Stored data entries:
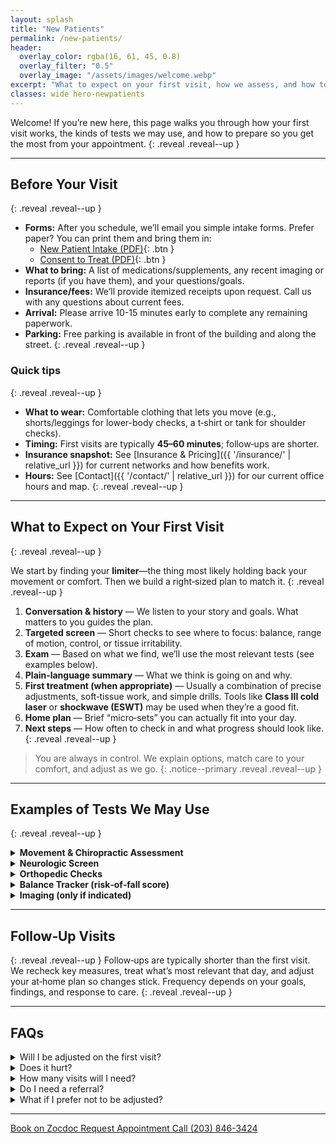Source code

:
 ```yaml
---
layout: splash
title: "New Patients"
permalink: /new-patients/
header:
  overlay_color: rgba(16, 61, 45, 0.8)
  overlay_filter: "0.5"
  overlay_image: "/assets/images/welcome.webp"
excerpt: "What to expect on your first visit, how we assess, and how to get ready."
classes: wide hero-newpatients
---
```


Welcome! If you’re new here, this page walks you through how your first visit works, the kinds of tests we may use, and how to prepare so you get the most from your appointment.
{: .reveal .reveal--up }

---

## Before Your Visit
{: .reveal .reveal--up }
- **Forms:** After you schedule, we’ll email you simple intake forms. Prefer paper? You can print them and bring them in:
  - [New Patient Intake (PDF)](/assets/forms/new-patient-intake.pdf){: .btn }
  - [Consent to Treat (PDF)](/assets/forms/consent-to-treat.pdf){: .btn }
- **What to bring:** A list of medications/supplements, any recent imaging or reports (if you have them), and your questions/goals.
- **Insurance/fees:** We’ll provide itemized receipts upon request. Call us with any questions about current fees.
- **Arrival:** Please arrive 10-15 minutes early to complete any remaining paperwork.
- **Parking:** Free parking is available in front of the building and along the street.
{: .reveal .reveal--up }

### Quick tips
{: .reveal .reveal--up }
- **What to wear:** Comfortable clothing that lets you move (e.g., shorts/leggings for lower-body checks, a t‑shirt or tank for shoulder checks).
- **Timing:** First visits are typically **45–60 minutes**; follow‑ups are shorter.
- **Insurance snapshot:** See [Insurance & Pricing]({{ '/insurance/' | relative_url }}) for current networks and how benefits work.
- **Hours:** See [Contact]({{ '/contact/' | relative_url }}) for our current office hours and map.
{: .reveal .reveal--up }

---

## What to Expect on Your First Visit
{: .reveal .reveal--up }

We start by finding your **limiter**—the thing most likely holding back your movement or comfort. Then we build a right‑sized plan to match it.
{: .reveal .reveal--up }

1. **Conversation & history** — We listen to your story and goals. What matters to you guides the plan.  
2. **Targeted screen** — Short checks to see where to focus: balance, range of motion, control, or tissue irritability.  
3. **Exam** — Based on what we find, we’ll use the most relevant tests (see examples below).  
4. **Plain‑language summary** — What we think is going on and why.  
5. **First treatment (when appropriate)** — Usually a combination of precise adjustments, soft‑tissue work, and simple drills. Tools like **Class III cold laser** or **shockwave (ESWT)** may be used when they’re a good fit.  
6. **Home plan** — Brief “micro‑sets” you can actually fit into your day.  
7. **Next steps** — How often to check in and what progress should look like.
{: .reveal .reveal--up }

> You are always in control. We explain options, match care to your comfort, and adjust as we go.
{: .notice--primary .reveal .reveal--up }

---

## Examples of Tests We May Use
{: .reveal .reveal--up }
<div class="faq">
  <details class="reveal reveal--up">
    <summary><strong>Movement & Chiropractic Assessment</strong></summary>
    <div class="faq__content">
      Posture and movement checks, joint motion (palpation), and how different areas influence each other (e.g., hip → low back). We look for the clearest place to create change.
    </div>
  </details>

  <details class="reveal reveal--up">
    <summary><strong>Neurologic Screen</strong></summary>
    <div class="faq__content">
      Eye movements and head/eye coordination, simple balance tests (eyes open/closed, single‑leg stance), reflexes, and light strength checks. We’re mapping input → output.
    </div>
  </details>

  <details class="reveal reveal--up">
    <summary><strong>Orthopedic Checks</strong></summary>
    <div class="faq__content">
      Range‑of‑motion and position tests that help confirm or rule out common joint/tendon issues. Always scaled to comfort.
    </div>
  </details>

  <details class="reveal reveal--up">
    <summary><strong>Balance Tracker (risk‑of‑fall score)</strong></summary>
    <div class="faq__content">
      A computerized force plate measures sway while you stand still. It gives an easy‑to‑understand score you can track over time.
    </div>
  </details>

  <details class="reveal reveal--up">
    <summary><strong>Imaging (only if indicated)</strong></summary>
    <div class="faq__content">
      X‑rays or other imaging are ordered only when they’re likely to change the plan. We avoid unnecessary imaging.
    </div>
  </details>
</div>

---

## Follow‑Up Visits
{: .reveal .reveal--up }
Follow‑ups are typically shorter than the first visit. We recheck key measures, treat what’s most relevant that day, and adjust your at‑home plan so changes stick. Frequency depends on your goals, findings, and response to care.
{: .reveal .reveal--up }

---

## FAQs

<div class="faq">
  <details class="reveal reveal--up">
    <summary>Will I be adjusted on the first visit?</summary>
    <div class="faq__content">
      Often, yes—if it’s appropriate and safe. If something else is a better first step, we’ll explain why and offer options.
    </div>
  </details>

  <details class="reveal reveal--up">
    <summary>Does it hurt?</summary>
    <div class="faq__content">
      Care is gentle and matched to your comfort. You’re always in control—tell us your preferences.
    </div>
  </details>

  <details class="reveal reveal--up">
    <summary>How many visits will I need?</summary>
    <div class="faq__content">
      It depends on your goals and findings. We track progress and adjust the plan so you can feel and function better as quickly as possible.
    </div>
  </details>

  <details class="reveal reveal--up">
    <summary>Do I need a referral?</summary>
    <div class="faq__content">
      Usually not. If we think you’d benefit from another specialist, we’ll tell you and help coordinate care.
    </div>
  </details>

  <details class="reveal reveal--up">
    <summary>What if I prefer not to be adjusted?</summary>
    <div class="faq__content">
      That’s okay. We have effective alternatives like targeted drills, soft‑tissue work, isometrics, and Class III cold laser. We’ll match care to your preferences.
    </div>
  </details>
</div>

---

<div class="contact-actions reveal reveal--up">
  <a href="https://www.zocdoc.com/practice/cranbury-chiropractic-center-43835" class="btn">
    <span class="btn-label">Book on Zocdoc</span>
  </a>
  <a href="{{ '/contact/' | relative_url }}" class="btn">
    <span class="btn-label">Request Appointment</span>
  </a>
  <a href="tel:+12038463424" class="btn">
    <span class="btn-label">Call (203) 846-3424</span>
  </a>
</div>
--
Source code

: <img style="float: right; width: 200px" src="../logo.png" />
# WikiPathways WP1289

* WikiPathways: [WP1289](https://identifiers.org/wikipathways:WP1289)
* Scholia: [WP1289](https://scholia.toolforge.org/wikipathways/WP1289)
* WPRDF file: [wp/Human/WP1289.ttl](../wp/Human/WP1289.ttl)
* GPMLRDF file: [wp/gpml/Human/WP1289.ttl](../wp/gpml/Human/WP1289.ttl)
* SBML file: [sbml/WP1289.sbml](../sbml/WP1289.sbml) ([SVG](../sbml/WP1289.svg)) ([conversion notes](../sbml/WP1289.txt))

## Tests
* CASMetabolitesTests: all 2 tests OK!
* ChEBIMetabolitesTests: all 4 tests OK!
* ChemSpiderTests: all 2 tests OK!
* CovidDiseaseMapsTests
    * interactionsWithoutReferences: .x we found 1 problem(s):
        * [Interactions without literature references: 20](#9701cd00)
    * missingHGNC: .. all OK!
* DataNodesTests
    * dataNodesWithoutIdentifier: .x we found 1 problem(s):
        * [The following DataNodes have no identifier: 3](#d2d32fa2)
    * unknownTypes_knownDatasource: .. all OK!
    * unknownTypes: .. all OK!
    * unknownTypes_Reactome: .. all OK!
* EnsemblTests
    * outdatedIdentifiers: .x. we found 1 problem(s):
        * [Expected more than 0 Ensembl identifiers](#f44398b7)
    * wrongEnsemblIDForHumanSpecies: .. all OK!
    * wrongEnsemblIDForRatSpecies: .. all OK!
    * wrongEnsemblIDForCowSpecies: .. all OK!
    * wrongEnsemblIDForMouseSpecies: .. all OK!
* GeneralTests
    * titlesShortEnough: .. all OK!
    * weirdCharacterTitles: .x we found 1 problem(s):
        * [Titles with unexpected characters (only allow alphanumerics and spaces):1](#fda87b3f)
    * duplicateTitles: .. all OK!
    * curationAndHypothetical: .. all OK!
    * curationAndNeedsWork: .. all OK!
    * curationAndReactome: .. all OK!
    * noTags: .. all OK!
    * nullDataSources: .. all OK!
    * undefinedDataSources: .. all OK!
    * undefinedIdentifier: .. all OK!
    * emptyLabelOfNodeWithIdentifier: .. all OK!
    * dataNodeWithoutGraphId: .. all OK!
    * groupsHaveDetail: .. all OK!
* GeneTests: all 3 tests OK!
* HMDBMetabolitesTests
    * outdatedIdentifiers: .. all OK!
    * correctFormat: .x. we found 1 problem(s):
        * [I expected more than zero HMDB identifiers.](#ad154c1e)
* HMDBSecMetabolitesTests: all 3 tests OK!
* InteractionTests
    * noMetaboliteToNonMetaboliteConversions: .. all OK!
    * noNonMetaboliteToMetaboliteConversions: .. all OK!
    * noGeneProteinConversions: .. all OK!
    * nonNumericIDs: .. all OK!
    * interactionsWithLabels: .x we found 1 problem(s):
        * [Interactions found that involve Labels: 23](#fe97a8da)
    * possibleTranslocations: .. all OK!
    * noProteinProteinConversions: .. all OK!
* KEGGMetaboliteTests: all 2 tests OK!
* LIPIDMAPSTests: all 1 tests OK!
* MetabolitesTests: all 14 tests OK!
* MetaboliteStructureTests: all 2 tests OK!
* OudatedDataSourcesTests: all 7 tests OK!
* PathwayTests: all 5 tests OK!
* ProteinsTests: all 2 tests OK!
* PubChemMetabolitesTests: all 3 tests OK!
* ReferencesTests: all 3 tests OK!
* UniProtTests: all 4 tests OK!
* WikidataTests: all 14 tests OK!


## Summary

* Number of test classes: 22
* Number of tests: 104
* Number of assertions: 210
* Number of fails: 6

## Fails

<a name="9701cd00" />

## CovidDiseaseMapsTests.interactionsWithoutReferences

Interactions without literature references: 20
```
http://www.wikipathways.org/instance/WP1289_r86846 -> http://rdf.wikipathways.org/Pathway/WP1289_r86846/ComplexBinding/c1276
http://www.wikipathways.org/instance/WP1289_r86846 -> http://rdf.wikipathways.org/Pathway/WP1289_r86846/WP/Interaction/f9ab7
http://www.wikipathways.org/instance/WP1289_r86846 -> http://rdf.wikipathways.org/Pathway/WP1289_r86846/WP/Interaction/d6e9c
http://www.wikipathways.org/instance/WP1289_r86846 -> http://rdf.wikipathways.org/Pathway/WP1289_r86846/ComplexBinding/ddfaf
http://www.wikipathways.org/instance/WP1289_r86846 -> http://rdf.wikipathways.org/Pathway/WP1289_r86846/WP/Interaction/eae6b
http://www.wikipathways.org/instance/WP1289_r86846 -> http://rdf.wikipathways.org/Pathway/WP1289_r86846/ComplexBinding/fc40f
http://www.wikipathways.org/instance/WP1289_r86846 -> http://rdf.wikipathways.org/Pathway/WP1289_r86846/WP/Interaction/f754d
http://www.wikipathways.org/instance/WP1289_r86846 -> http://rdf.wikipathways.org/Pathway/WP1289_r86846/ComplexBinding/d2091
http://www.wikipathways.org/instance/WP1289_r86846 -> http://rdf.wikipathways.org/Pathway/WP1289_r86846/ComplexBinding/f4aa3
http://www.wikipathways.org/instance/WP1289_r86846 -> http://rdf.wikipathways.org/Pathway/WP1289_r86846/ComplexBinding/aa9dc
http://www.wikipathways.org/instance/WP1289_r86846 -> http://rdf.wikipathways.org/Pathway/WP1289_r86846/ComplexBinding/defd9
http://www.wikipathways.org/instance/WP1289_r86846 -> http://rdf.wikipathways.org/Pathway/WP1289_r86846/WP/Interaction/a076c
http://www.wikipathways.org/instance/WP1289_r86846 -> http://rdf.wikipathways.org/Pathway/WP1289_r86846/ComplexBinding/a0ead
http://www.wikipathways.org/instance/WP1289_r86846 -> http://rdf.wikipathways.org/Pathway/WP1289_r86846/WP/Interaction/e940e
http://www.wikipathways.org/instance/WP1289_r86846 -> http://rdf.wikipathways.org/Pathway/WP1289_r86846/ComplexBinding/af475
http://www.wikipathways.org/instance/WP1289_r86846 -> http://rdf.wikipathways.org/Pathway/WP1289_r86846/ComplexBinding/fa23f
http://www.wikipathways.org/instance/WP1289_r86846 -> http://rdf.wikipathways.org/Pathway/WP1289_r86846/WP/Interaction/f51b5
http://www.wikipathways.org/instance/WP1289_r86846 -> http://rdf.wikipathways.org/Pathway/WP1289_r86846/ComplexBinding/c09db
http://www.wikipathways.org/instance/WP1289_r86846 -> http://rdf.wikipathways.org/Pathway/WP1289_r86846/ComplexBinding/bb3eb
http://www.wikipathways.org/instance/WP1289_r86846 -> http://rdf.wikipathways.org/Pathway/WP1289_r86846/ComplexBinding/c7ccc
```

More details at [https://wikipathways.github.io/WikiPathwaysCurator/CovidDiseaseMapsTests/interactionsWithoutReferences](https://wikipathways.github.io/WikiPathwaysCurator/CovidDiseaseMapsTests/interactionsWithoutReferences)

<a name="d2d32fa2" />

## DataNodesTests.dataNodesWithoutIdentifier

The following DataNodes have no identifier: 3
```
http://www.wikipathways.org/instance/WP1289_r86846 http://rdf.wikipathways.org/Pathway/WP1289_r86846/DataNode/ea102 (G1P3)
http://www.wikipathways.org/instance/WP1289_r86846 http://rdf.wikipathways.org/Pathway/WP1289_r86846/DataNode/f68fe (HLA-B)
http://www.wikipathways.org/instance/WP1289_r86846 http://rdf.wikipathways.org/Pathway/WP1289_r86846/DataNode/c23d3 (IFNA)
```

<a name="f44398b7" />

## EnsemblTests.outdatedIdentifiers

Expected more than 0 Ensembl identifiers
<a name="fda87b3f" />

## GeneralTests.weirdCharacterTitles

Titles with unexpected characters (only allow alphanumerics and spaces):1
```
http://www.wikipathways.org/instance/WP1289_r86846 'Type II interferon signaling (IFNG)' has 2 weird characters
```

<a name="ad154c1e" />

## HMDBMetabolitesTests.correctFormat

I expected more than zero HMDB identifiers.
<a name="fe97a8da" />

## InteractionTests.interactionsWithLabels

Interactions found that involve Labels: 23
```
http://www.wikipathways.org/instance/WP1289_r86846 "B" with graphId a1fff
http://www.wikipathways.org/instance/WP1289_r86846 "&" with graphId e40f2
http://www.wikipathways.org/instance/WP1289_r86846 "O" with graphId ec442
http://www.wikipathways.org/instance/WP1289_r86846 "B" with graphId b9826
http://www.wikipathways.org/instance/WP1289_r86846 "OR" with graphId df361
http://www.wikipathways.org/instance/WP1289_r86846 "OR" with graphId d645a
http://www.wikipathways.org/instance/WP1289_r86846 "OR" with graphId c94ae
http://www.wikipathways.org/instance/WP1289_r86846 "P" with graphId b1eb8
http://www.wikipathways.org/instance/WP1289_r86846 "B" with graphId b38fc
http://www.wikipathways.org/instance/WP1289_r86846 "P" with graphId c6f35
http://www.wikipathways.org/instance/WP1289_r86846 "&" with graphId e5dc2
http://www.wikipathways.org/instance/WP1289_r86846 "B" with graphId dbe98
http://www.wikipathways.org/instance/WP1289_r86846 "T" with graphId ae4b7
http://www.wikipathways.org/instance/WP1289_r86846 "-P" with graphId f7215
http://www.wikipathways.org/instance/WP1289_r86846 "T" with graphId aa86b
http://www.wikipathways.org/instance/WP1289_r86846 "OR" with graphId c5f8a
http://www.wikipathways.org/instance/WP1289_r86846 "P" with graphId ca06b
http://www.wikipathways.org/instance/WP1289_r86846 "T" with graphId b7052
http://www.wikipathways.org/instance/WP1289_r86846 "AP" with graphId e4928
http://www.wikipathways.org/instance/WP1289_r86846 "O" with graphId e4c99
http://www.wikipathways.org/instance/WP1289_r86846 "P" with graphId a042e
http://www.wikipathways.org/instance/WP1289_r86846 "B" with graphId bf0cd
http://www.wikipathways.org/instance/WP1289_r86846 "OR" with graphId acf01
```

WORK INSTRUCTIONS:
In the records above, locate every line with the string "GeneralTests" and copy it.

RESPONSE BELOW:
* GeneralTests
## GeneralTests.weirdCharacterTitles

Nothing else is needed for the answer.